Nusanews.co – Dalam rumah tangga, harta diberikan suami kepada istri agar dibelanjakan untuk keperluan sehari-hari, termasuk mencukupi kebutuhan anak-anak. Lain hal, jika seorang suami tak mampu menjalankan fungsinya sebagai pencari nafkah.
Di kalangan mazhab Syafi’i, hukum mengambil harta suami untuk menopang kehidupan keluarga inti, diperbolehkan. Dengan catatan, suami urung segera memenuhi kewajibannya tersebut, apalagi jika didapati suami bersifat bakhil/pelit
Nafkah adalah memang hak istri , apabila suami tidak memberikan maka istri boleh mengambil haknya, jika :
1. Nafkah untuk kebutuhan pokok memang kurang.
2. Suami pelit padahal ada uang, bukan karena suami tidak mampu
3. Pengambilan sesuai kebutuhan setempat, beda daerah beda jumlah.

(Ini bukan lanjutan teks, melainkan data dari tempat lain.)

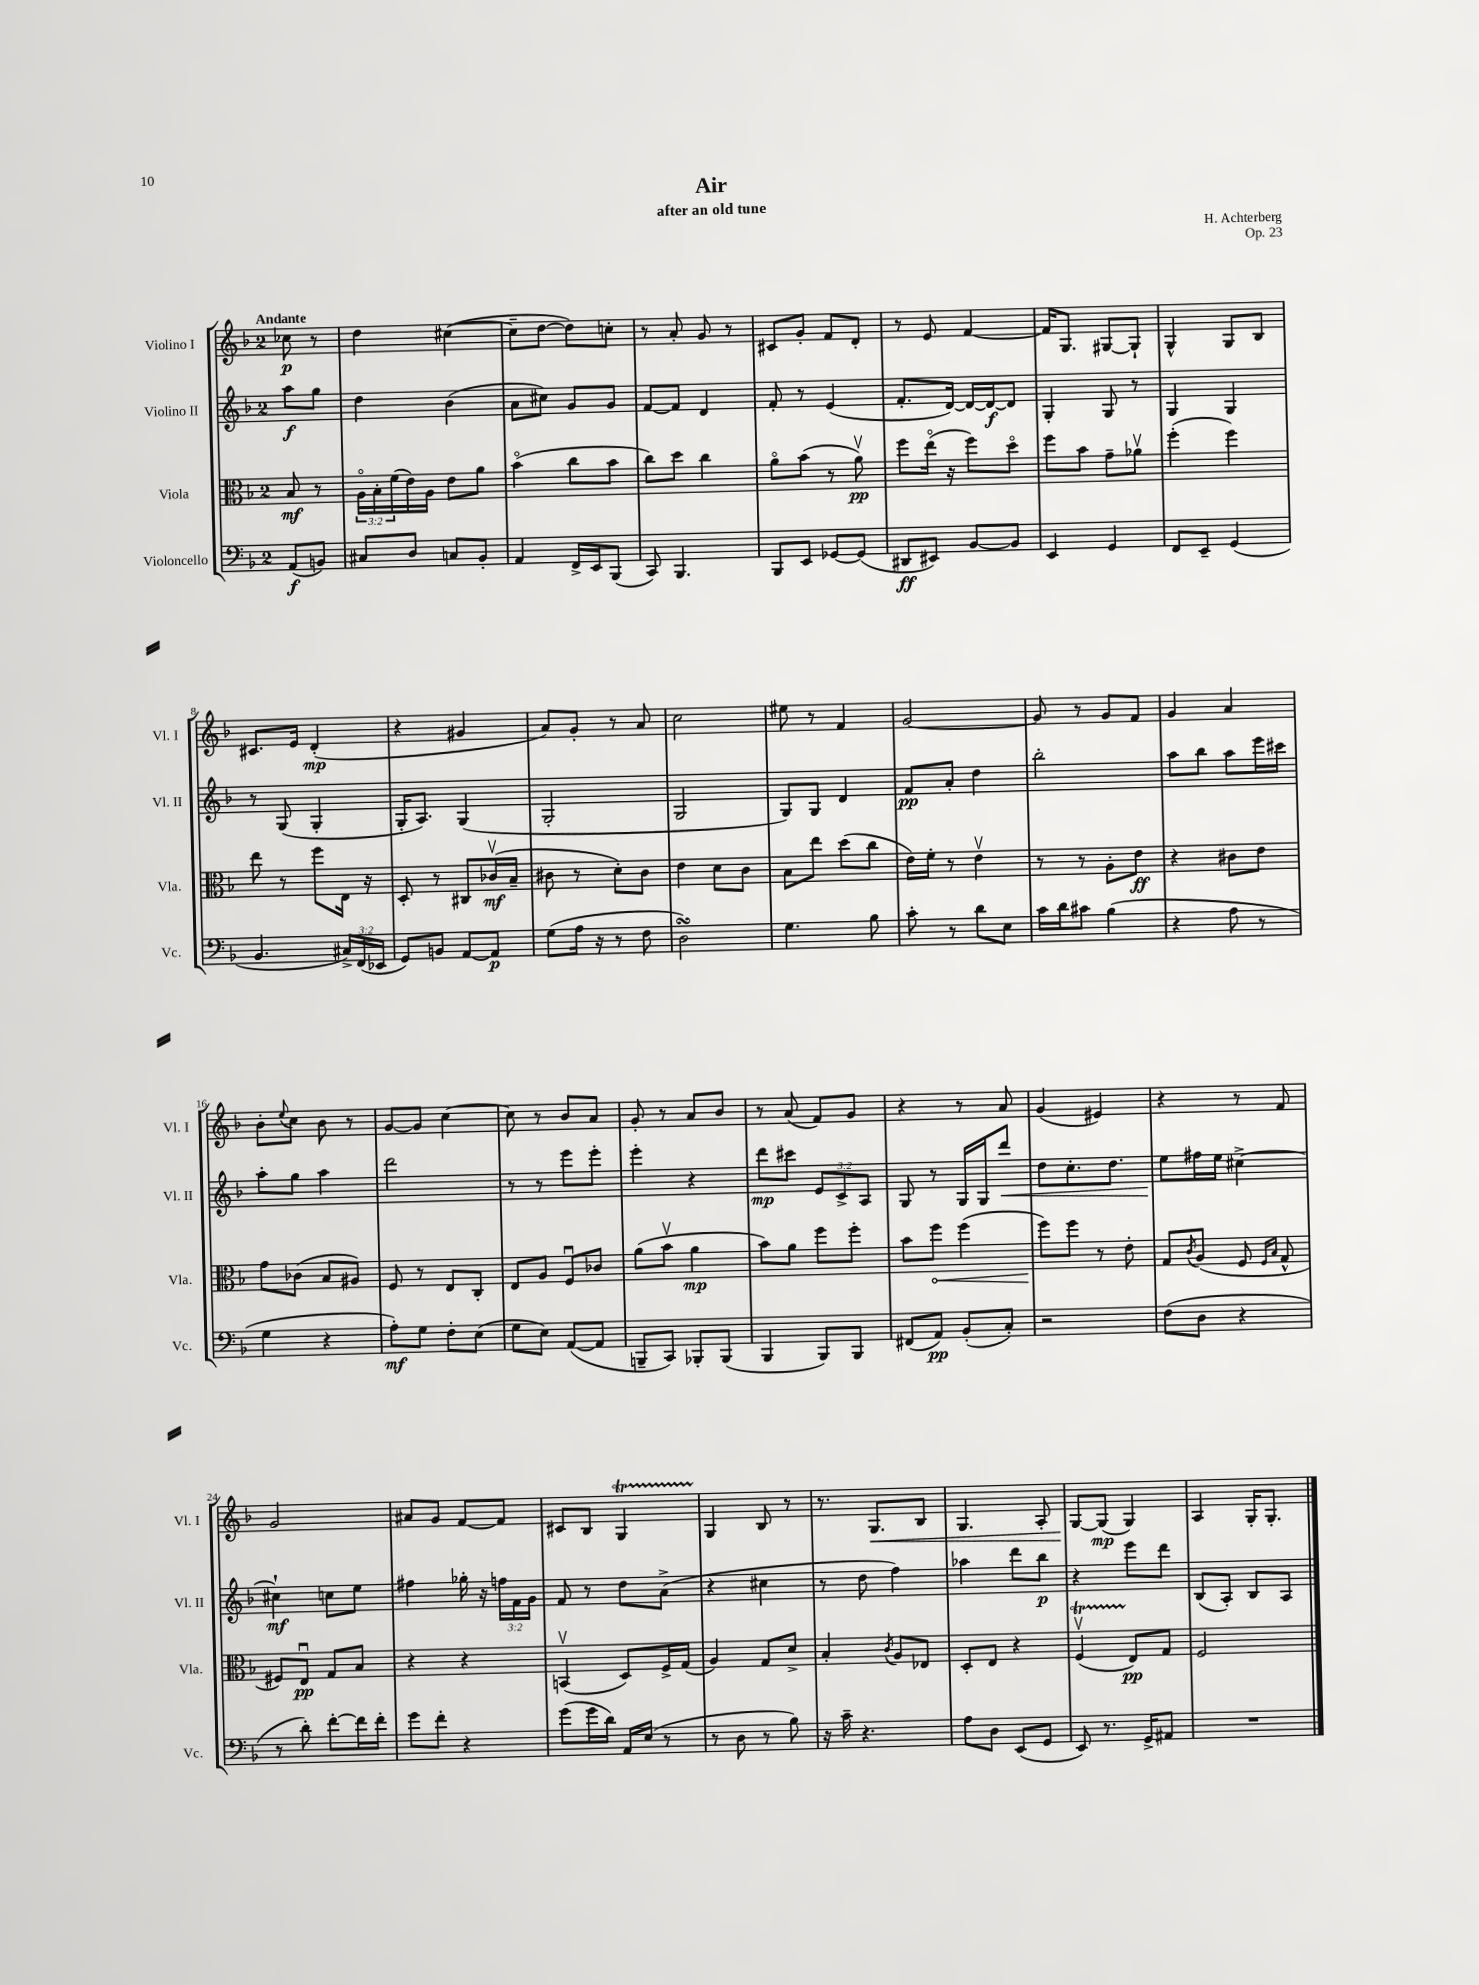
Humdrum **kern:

jika pengambilan melebihi kebutuhan , berarti istri sudah mengambil uang yg bukan haknya dan hukumnya HARAM.
عن عائشة قالت: جاءت هند إلى النبي صلى الله عليه وسلم، فقالت: يارسول الله إن أبا سفيان رجل شحيح، لايعطيني ما يكفيني وولدي، إلا ما أخذت من ماله، وهو لايعلم، فقال: خذي مايكفيك وولدك بالمعروف.
Aisyah RA menceritakan bahwa Hindun pernah bertanya kepada Nabi SAW.
Hindun bertanya : ‘Wahai Rasulullah SAW, sesungguhnya Abu Sufyan suami yang pelit. Nafkah yang diberikannya kepadaku dan anakku tidak cukup sehingga aku terpaksa mengambil uang tanpa sepengetahuannya.
Rosulullah menjawab :
‘Ambil secukupnya untuk kebutuhanmu dan anakmu dengan cara yang ma’ruf
(HR Al-Bukhari nomor 5364)
Ibnu Hajar menjelaskan :
bahwa mengambil dengan cara yang ma’ruf, adalah sesuai kadar yang dibutuhkan secara ‘urf (menurut kebiasaan setempat).